Gajan insiste sur l'importance de développer un produit auquel toute une communauté peut adhérer.  « En tant qu'investisseur privé, nous avons l'opportunité de mettre sur le marché un produit conçu et mis en œuvre par de jeunes entrepreneurs maliens qui génère de la valeur et de l'emploi.

C'est sur la question de la confiance que Gajan a salué le rôle de la Banque mondiale dans l'investissement.  « Dans un contexte comme le Mali, il faut de la confiance.  La Banque a vraiment apporté cette crédibilité pour instaurer la confiance, notamment chez les entrepreneurs.  C'est ce que j'entends par valeur partagée : il ne s'agit pas seulement de voir une lacune sur le marché – si vous avez quelque chose de bien, alors tout l'écosystème vous soutiendra. »

Le hackathon a également généré une équipe de développeurs pour Teliman, y compris le CTO et plusieurs des membres fondateurs, démontrant le potentiel de l'innovation ouverte pour attirer et identifier de vrais talents.

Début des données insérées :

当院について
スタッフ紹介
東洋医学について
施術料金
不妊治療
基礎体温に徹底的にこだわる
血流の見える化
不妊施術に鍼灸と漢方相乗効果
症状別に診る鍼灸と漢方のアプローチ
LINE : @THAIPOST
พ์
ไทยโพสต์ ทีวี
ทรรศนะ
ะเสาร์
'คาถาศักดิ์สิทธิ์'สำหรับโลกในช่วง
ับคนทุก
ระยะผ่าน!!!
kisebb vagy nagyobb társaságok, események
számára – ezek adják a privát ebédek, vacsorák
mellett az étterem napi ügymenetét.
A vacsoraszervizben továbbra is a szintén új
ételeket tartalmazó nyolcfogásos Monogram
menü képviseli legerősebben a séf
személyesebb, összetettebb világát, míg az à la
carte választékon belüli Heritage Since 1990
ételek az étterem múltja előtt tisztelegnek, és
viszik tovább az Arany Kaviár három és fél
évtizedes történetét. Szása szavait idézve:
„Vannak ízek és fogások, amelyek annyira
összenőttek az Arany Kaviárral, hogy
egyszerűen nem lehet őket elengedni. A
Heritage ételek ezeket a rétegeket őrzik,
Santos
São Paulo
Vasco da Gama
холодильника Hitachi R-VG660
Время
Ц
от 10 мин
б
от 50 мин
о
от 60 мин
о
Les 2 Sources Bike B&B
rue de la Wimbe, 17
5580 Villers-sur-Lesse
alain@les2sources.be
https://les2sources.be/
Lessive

Teliman et CFAO espèrent à la fois sécuriser une offre de chauffeurs formés et professionnels et stimuler la demande via une application pratique, un service de qualité et des paiements mobiles faciles.  Teliman a lancé sa première cohorte de conducteurs sous forme de prototype pour montrer que le modèle est rentable et sûr, non seulement pour les clients mais aussi pour les futurs conducteurs. 

Il y a actuellement 600 000 navetteurs quotidiens à Bamako : « si nous allons à grande échelle, nous pouvons capter 10 % du marché », explique Maiga.  En cinq ans, Teliman pourrait créer 20 000 emplois pour la population malienne.  Teliman témoigne de ce qui peut être réalisé grâce à l'innovation ouverte et à l'approche Maximiser le financement du développement.  Il a réuni différents acteurs pour développer une solution à un défi de développement.

Et il s'agit d'une forme de transport en commun autonome qui génère des emplois et une demande pour d'autres services.